During the interval I didn’t listen to a word that Mick Buxton said. It was remarkable when anyone ever did, but on this occasion even someone who didn’t speak like a man swallowing an ocarina would have struggled for my attention. I was seething at what had occurred in the first forty-five minutes and could think only of retribution. It was the solitary thought occupying my head and the prospect of a red card was no deterrent at all. A thunderously bad mood was heightened two minutes into the second half when Andy Thompson scored a penalty for Wolves. The de Wolf treatment continued relentlessly; elbow, knee, toe, kick, thump. None of my attempted retaliations worked. I kept missing or not connecting properly and the frustration was making me even angrier.
But destiny called in its own good time. With an hour gone, Tony Norman put a goal kick just over the halfway line; de Wolf was standing to my left with the ball about to land closer to him than me, and I clattered into him from the side with my left arm when he was in mid-jump. He hit the ground a relatively long time before I did, so I could have moved my feet further apart to avoid landing on him – but chose not to. I landed with one foot on his knee, which was already in a brace, and the other on his calf. He was carried off and did not play again that season. My anger still didn’t subside and several other opponents could testify to this. It was back to the days of Plains Farm Club and the home crowd was incensed. I was slightly late with a challenge on their rightback, Jamie Smith, treading on his toe. Mr Wright, having taken no action when I incapacitated de Wolf, showed me a yellow card for that – and it was a complete accident.
I wasn’t in the habit of doing these things to just anyone. But both Geoff Thomas and John de Wolf had invited retribution and duly received it. With John it wasn’t just a case of ‘he would have done it to me’; he was doing it to me.
However, I don’t think the Wolves fans saw matters in quite the same regard. A West Midlands football phone-in on a local radio station that evening was apparently dedicated to me, although not in a flattering way like an earlier show dedicated to Slade had been. It was all about how I had done this to Geoff and John, I should never be allowed on a football field again; that sort of thing. Had I known about it I could have called and given my side of the story, but it wouldn’t have been a good idea. Not much appeasement would have come about because I would have been honest. I was neither proud nor sorry. Both Thomas and de Wolf had reaped what they had sown.
This was the preamble to the death threats I received from Wolverhampton, although to the best of my recollection I was never actually killed. Razor blades were posted to me, as was a good deal of hate mail. Two letters stated that I would be shot if I ever returned to Molineux. Another particularly unconvincing billet-doux, purportedly from a chapter of the Hell’s Angels, threatened to carry out other unspeakable acts of a thoroughly bad-mannered type. Further threats were made against my wife and kids, even though I didn’t have any children at the time. It was all referred to the police. No one really took it seriously, but there is always that tiny piece of doubt and when we returned to Wolves a year later no one would warm up next to me.
• • •
The most important element of the Wolves game was not any personal tribulation. It was the bald fact of a 1–0 defeat for Sunderland. Yet another bad day. The season was deteriorating along with the standard of football we were producing.

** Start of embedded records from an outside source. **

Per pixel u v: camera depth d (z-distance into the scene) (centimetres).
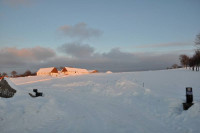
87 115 816
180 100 945
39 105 937
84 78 4262
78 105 1054
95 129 621
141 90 1452
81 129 621
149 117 763
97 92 1628
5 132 579
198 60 5459
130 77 3744
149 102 1034
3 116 720
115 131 596
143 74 4803
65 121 721
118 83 1984
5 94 1018
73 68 8669
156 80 2930
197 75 3734
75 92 1719
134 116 784
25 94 1155
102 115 813
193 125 613
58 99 1273
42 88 2200
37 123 685
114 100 1202
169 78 3272
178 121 680
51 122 705
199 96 1148
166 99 1009
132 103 1062
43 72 7969
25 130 604
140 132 581
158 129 608
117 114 827
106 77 4259
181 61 7769
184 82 2405
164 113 799
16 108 830
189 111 728
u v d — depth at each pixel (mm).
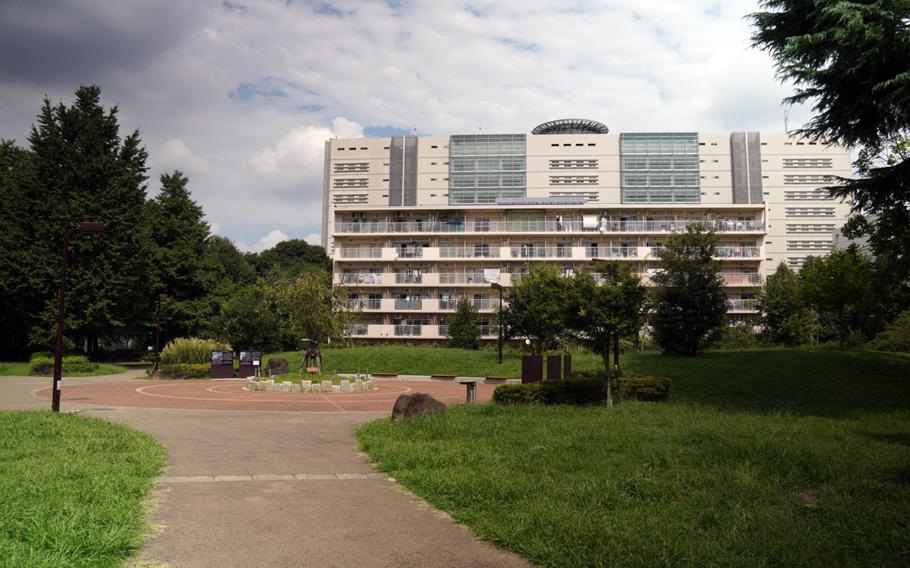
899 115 15422
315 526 6355
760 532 5750
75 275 41500
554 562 5164
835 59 14398
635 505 6789
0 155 50125
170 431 13539
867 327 44562
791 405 17172
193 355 37875
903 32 12469
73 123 45500
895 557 5129
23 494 6621
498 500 7117
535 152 74125
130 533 5641
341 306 33469
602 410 15625
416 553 5547
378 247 58688
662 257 32094
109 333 46250
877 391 19781
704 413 14742
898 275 21625
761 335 46781
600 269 17594
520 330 38188
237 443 11945
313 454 10836
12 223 41906
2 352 48812
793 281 46438
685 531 5789
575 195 73000
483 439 11141
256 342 49781
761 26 16312
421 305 56375
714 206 56719
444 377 35188
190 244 53719
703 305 30141
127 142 49781
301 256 82688
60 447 9797
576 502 6875
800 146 71938
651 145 73000
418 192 75125
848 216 23578
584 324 17078
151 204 53562
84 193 42938
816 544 5379
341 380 29047
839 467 8234
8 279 40281
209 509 6945
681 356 29938
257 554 5438
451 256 57281
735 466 8531
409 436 11781
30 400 21500
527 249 57031
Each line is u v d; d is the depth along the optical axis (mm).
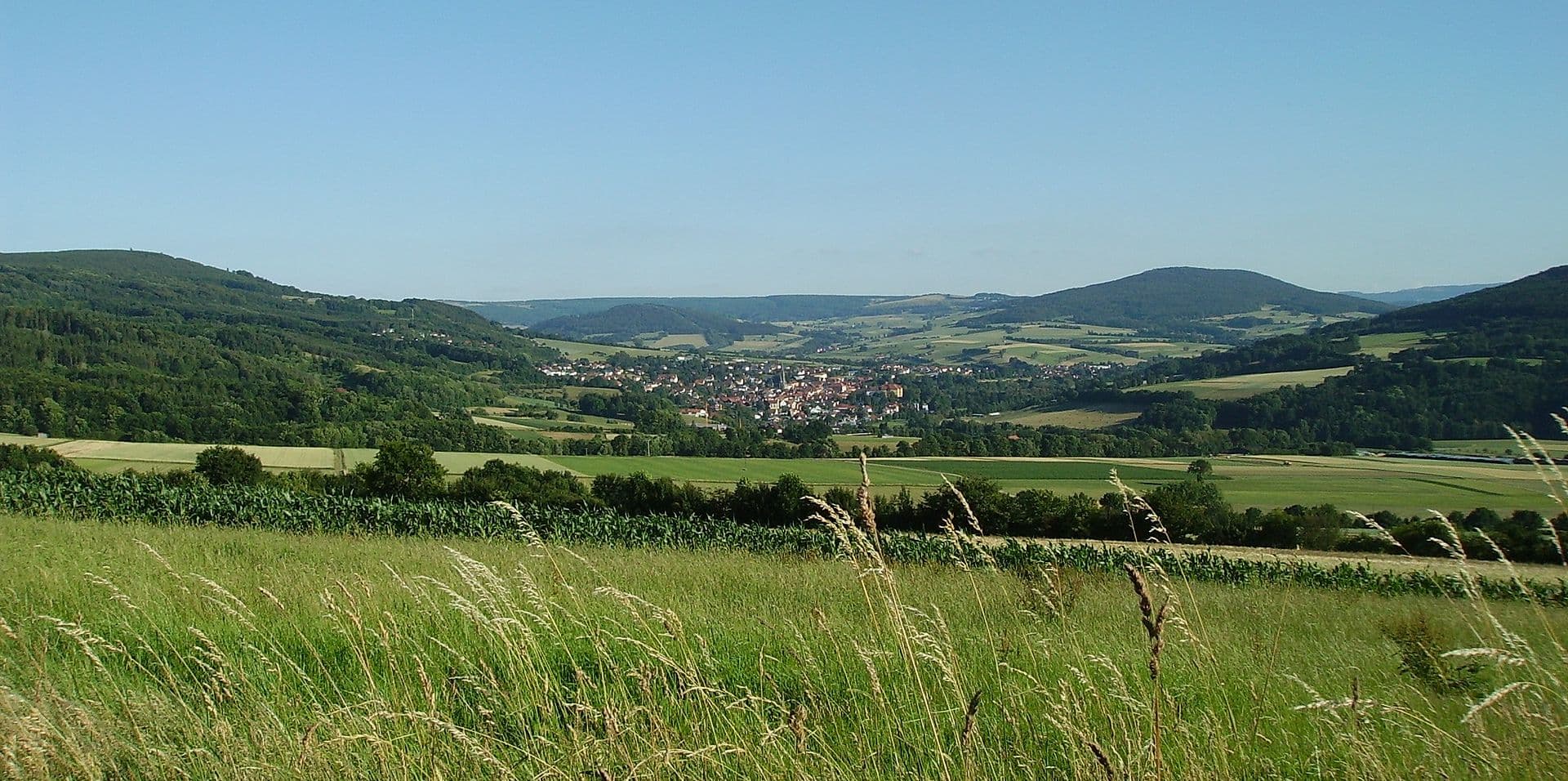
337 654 6359
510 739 4812
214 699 5207
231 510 26500
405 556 14758
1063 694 4434
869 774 4203
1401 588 16641
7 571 8992
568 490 41406
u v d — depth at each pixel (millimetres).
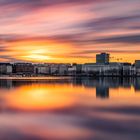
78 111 45812
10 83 154000
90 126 33000
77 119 37938
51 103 58250
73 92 87750
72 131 30531
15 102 60469
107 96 73250
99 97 70812
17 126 33281
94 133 29531
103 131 30438
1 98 69625
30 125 33750
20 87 115562
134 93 82188
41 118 38938
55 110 47094
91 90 96375
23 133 29734
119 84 143875
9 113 43812
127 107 50625
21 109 48469
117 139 27156
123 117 39281
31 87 115375
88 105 54250
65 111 45781
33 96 74812
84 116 40719
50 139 27391
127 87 115125
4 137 28188
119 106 52219
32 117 39656
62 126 33125
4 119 38125
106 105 54000
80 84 142875
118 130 30766
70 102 59812
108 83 157750
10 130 31109
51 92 88188
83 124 34375
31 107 51281
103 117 39531
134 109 47750
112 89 101562
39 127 32656
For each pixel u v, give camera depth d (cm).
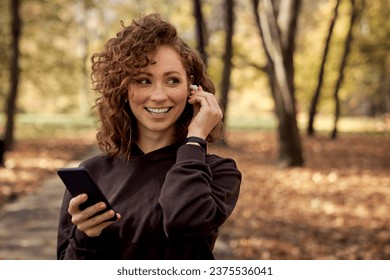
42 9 2731
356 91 4472
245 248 775
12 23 2080
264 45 1741
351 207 1102
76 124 4319
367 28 3397
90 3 3147
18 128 3656
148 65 210
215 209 199
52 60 3109
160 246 207
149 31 210
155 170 215
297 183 1440
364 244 805
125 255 208
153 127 212
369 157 2194
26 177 1475
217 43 2881
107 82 216
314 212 1052
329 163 1941
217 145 2514
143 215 208
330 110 4428
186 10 2986
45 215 1017
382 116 4769
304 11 3650
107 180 222
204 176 200
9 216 1006
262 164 1881
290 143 1752
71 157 2070
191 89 222
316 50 3503
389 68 3684
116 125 219
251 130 3950
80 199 193
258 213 1041
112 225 210
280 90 1742
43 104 5169
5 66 2564
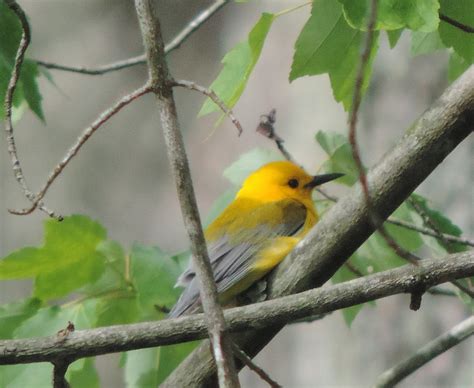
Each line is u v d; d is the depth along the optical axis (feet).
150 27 20.45
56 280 30.91
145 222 77.00
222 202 35.27
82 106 79.56
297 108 59.06
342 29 26.27
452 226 32.42
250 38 25.88
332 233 25.21
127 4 80.84
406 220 32.83
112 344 21.07
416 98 47.83
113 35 80.38
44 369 30.45
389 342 48.39
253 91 63.46
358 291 21.52
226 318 21.53
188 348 32.45
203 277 20.29
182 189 20.48
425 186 45.88
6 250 77.00
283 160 38.88
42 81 79.25
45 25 80.59
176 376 26.48
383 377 31.89
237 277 32.19
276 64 62.39
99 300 31.19
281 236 35.22
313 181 35.12
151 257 31.04
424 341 47.21
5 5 27.27
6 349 20.81
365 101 48.93
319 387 52.26
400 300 48.34
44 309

I remember very little of what I did personally on the pitch during the remainder of 1994–95. What I do recall is that matters for the club as a whole came to a head when we played the next game, which was against Stoke City at Roker Park on 11 March. We had only won two league games since beating Bristol City in December and were a single place above the relegation zone. Don Goodman had been sold to Wolves before Christmas with midfielder Steve Agnew the only notable recruit. The dissatisfaction was well founded.
Fifteen minutes into the Stoke game, thousands of fans held up red cards to visibly display their disapproval. The protest was aimed mainly at Bob Murray, the owner (although he wasn’t chairman at this time). Late in the game I won a free kick when I was clattered by Stoke’s goalie, Ronnie Sinclair. Derek Ferguson delivered the free kick and Andy Melville got just in front of me to head the only goal of the game, which softened the mood in the stadium. Slightly. The protest continued outside the Main Stand after the match had ended. It was all becoming very ugly.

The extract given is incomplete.